The first full day of the Ganeshpuri Retreat 201 — I realize I have entered a time warp, where in an instant I switch between the modern world of cell phones, Wi-Fi, cars and planes to a time period of more than 5,000 years ago.
At 4:20 this morning most of our group, even many who had arrived only two hours before , were sitting on the floor in the Nityananda Temple. Suddenly, the air was rent by a thunderous chorus of soundings from a conch shell, ringing bells, cymbals and kettle drums. What a nice way to wake up Nityananda’s bigger-than-life size, golden murti for his morning bath! A murti is an enlivened statue, and Nityananda’s “Sakti was certainly present.
For the next two hours, He was bathed with water, yogurt, milk and honey and then rinsed off so lovingly by the Temple priests and the four women guests who were honored with the opportunity to help today. With priests chanting in Sanskrit the whole time, Nityananda was bathed, dressed and adorned with garlands of flowers that we had just bought from the vendors outside. To reach Nityananda’s head when draping the garlands, the priest and guest assistants climb on a tall stool behind the murti. At the end of the ceremony He was shining and bedecked.

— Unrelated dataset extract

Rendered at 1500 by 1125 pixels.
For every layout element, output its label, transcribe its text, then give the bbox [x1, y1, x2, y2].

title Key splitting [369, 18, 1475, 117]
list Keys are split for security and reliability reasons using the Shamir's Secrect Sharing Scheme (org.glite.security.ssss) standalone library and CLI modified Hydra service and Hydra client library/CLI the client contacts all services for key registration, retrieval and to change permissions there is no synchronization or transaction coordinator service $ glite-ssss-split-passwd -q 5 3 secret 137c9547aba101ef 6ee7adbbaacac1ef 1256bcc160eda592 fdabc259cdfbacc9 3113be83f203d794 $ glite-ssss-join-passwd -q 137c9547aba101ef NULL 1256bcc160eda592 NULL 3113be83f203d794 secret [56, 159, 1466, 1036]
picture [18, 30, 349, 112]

What came to my mind were descriptions of the ceremonies and worship of the ancient Jews at the Temple in Jerusalem. Aside from the obvious difference that that the Jews were worshipping the formless and that the yogis are worshipping a form of the formless, all the other elements were present: priests dressed in special vestments were chanting an ancient language and waving flaming candles and firepans; musical instruments were playing; incense was being waved; offerings of flowers and food were made; and afterwards the blessed food (prasad) was distributed to the rapt crowd who had brought offerings as well as their supplications and prayers.

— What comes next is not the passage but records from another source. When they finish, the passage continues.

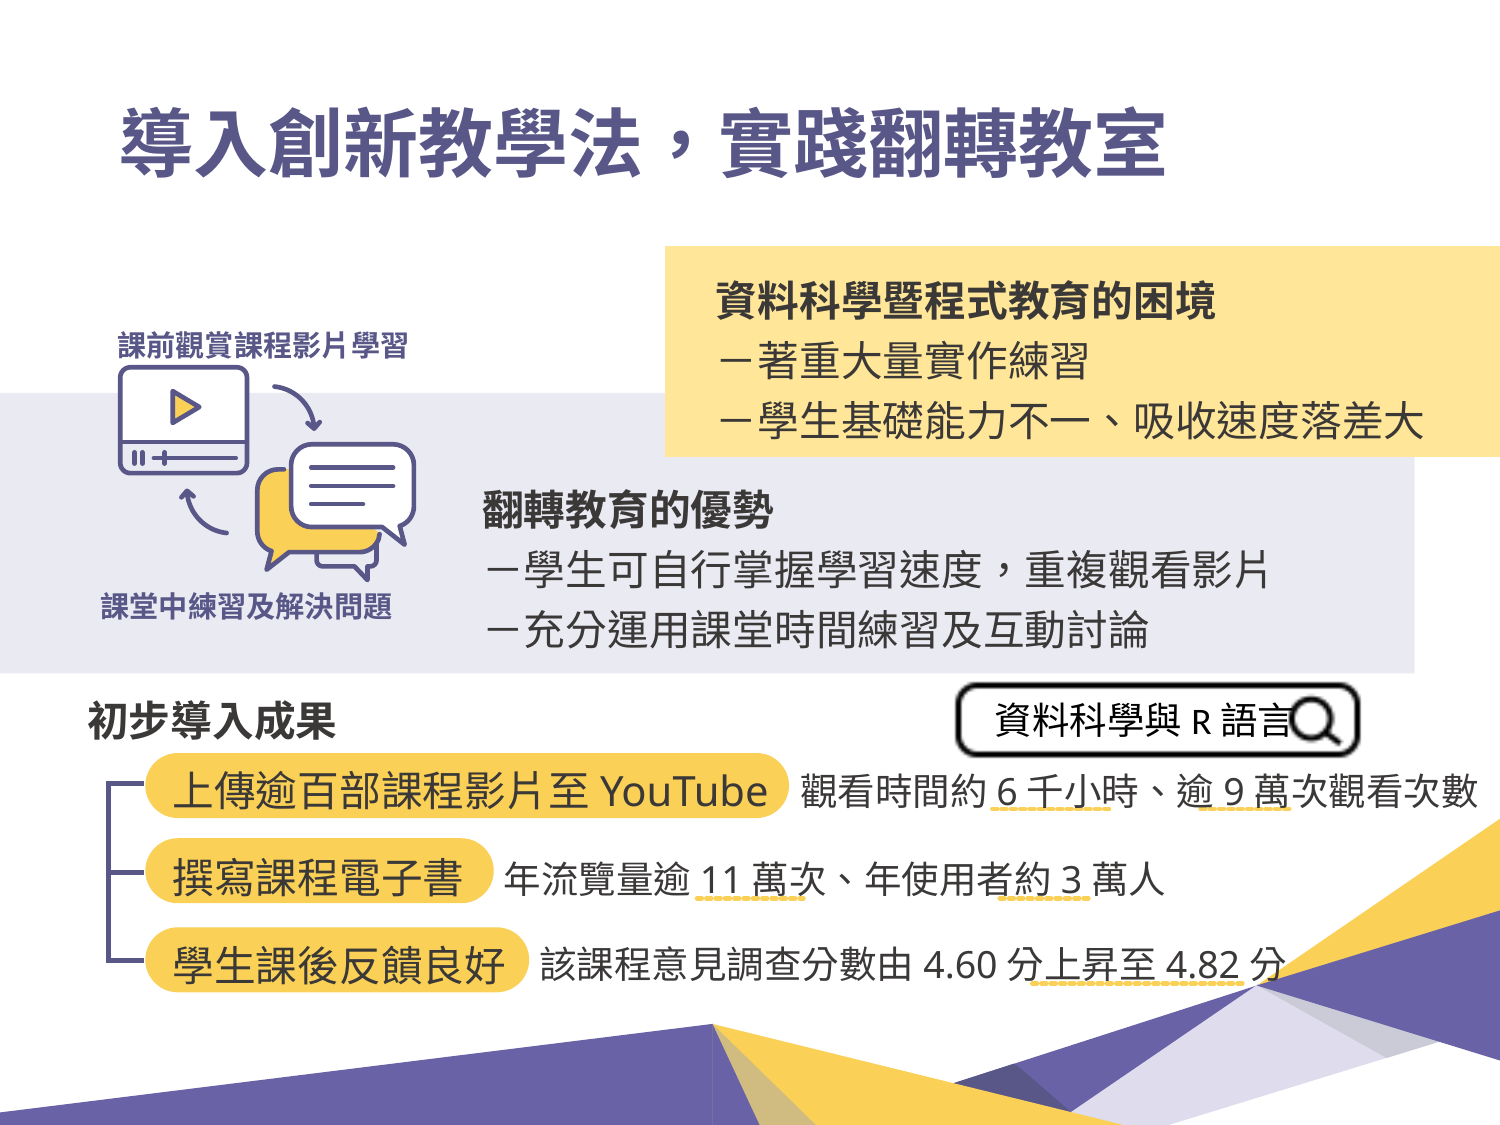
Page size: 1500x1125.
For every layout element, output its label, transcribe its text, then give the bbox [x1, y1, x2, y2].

text_box 翻轉教育的優勢 －學生可自行掌握學習速度，重複觀看影片 －充分運用課堂時間練習及互動討論 [467, 466, 871, 664]
text_box 初步導入成果 [72, 677, 871, 754]
text_box 學生課後反饋良好 [157, 921, 561, 998]
text_box [0, 246, 1500, 674]
text_box [145, 760, 157, 811]
text_box 觀看時間約6千小時、逾9萬次觀看次數 [785, 752, 871, 821]
text_box 課堂中練習及解決問題 [85, 573, 434, 632]
text_box 撰寫課程電子書 [157, 834, 518, 911]
text_box [123, 371, 244, 440]
text_box [123, 444, 244, 470]
picture [871, 430, 1441, 1006]
text_box 觀看時間約6千小時、逾9萬次觀看次數 [1441, 752, 1494, 821]
text_box 該課程意見調查分數由4.60分上昇至4.82分 [524, 925, 871, 994]
text_box 年流覽量逾11萬次、年使用者約3萬人 [488, 840, 871, 909]
text_box 資料科學暨程式教育的困境 －著重大量實作練習 －學生基礎能力不一、吸收速度落差大 [700, 256, 1494, 454]
text_box [145, 934, 157, 985]
text_box 上傳逾百部課程影片至YouTube [157, 754, 813, 823]
title 導入創新教學法，實踐翻轉教室 [103, 59, 1446, 235]
text_box [145, 845, 157, 896]
text_box 資料科學與R語言 [979, 689, 1282, 748]
text_box 課前觀賞課程影片學習 [102, 313, 451, 371]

The prayer service in Jerusalem today is no longer the same as in ancient times; Temple sacrifices and rituals were replaced by prayer only after the Temple was destroyed 2,000 years ago. But in Ganeshpuri, the morning prayers in Nityananda’s Temple are a continuation of the same worship that existed 5,000 years ago. The two hours go quickly, and it is easy to slip in and out of meditation. I am filled with immense gratitude.
Soon it is time to file past the murti to receive our bindi of kumkum (a red powder used to create the forehead dot), to extend our hands (right hand over left) to receive prasad, and go outside to find our sandals. It is still dark and temporarily quiet. I return to the 21st Century.